Hustling can take many forms. Tonight’s was monetary. Time spent waiting on tables for a few bucks. Pay a bill. It is all a reminder of the time spent last year not hustling. Having forgotten how to hustle.

Tonight’s hustle was as a guest star, called in to sub for a regular. This hustling is somewhat carefree. Were I to do it everyday, it might be a lot more stressful. Counting tip percentages as a barometer of feeding the children. When it is infrequent, it is fun, or painless, or simply good work done reasonably well for little time. And it is a bill paid.
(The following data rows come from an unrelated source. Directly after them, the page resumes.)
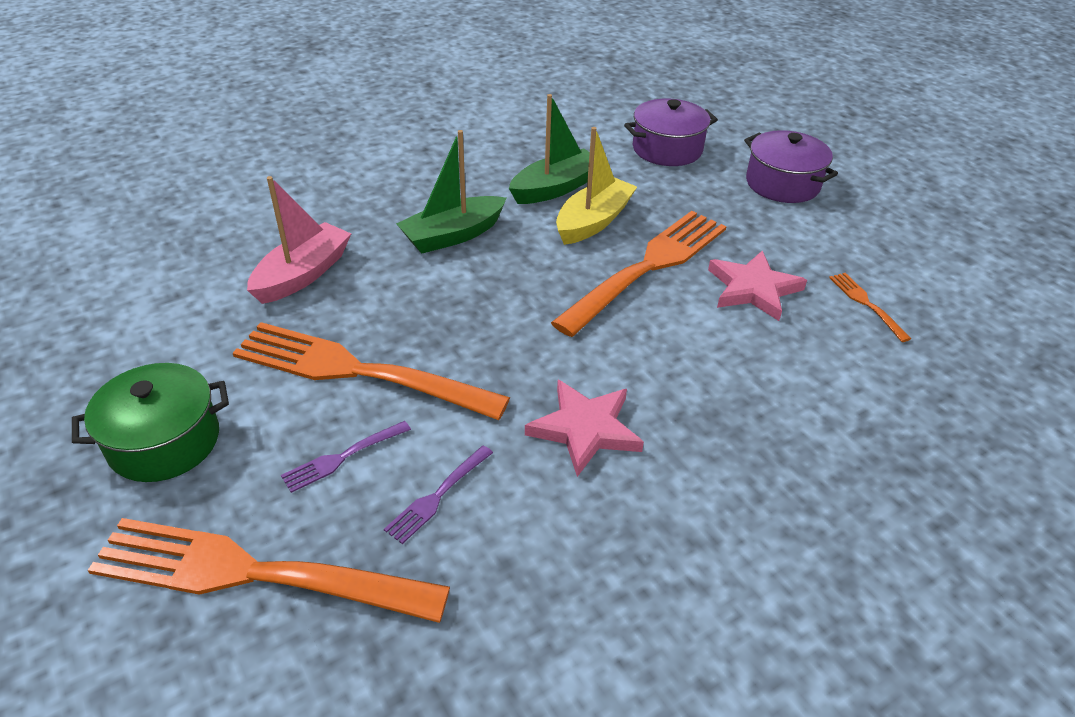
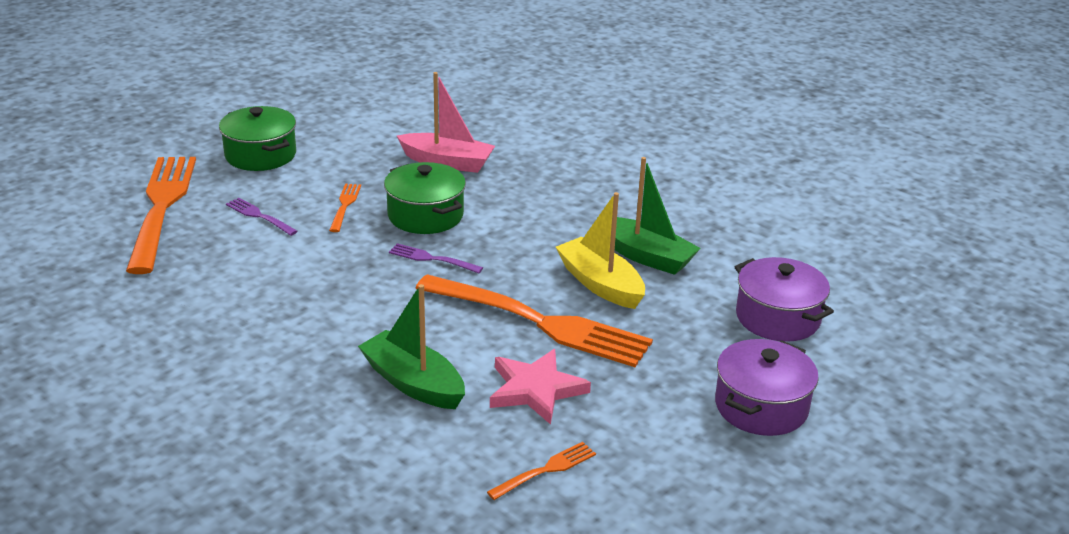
camera: 75 degrees right, 10 degrees down
(359, 371) = (345, 206): orange fork -> orange fork, size x0.42
(416, 309) = (425, 215): none -> green pot
(438, 496) = (231, 257): purple fork -> purple fork (432, 259)
(453, 235) = (534, 215): green boat -> green boat (413, 383)
(585, 429) = (309, 309): pink star -> none
(593, 221) = (600, 284): yellow boat -> yellow boat turned 150 degrees counterclockwise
The fun part of seeing the restaurant as a guest star is to take in both the customers and the kitchen, the staff and the management, from the perspective as a guest. Don’t have to contemplate long-term strategies of survival with respect to personalities. Just watching. And the differences and tensions between the two sides of the doors are fascinating to experience. Cooking can be noble, but mostly it is a job that energetic and young people scrape by in the making and serving so the public, or those that like the cuisine and can afford it, are pleased with their outcomes. When it is done well — drinks and food served quickly and correctly, properly prepared, and tasty — there is a balance between the two that makes the other part — did they eat enough and did they tip enough — fall into place, most of the time.

It is the tension that made me catch my breath and drop a tear in Ratatouille when Ego tastes Remy’s creation and is whisked away to the place only taste memory can take you.  Brad Bird’s film captured it perfectly, a sensuous moment that just happened to be the climax.

Could I hustle everyday, in the same place at the same rate at this age.  No.  But in the category of “every little bit helps”, it’s something.